The plot concerns a stash of stolen money, a jailbreak, a vendetta and its victims. There are echoes of crime fiction of the past – one wonderful minor character, Doc Oldham, could have stepped off the pages of at least two William Riley Burnett novels – and a gamut of genre pleasures. The greatest pleasure, though, is in how the story unfolds. It is an exercise in enchantment.

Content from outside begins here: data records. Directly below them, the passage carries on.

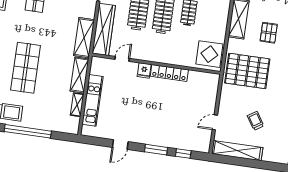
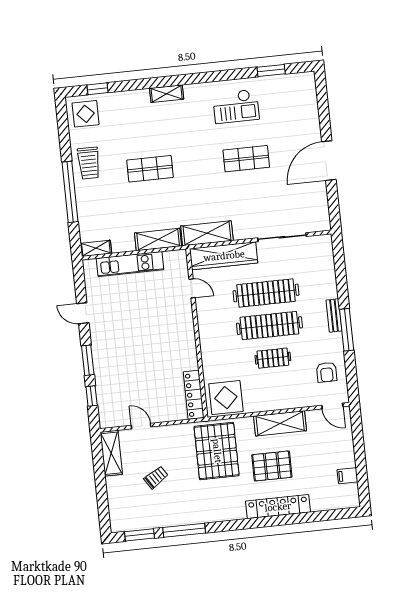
pallet: (269, 33) -> (272, 466), width x1.50, depth x1.42
shop shelf: (26, 68) -> (150, 169), width x0.70, depth x0.74
fridge: (144, 70) -> (184, 320), removed
locker: (169, 73) -> (194, 395), moved
shelving: (77, 105) -> (96, 248), moved
shelving: (237, 151) -> (111, 453), width x0.68

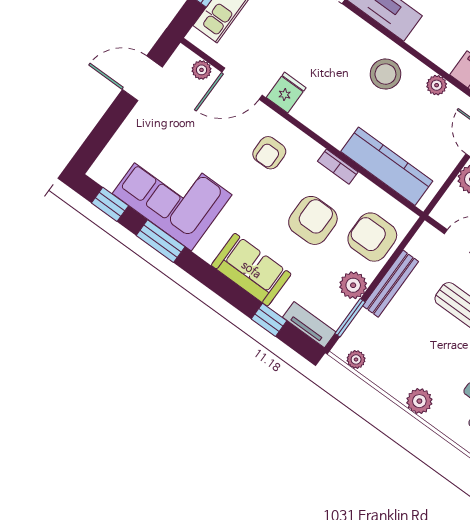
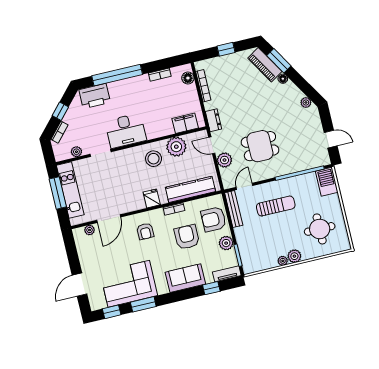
door: (142, 78) -> (80, 285), moved
plant: (437, 85) -> (176, 147), width x1.88, depth x1.88
fridge: (286, 93) -> (152, 198), moved
bench: (391, 284) -> (234, 209), moved
plant: (356, 359) -> (283, 261), moved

We follow Turner’s memories, his recounting of past cases (Turner had previously been a therapist as well as a city cop), no matter how they meander. These add depth to his character and they also create complex, sometimes labyrinthine, timeshifts that are sure to delight or challenge the reader (I’d say it is Chapters 2 and 8 that are particularly likely to throw you). The way in which Sallis uses the notion of a “case” (the staple of the police procedural) to place smaller stories within his main story is instructive. Turner (as cop or therapist) is not directly involved in the happenings or events of these discrete, episodic narratives, except as a witness; and so they seem like digressions. Mark it: they are not, they belong. Better to call them sidelong glances. Or they are like the stratospheric pressures that cumulatively create the atmosphere, the constituent elements that (together) make up a mosaic. And there are connections between them: most often these cases are about people who have caused or perpetrated or must survive terrible crimes. As they are recounted, a sense of foreboding ineluctably builds.
It is only at the heartbreaking end that you realize how well the author has presaged and set it up: Turner’s seemingly inconsequential inability to locate a line of poetry (“Where had I read the broken bottles our lives are?”, he wonders on one occasion); the creaking of an old chair that awakens him from sleep; in fact, nearly all of Turner’s recounted cases, with their myriad minute episodes, herald the tragedy that will close the book. Cripple Creek is a novel with the engine of a poem, an ode to loss.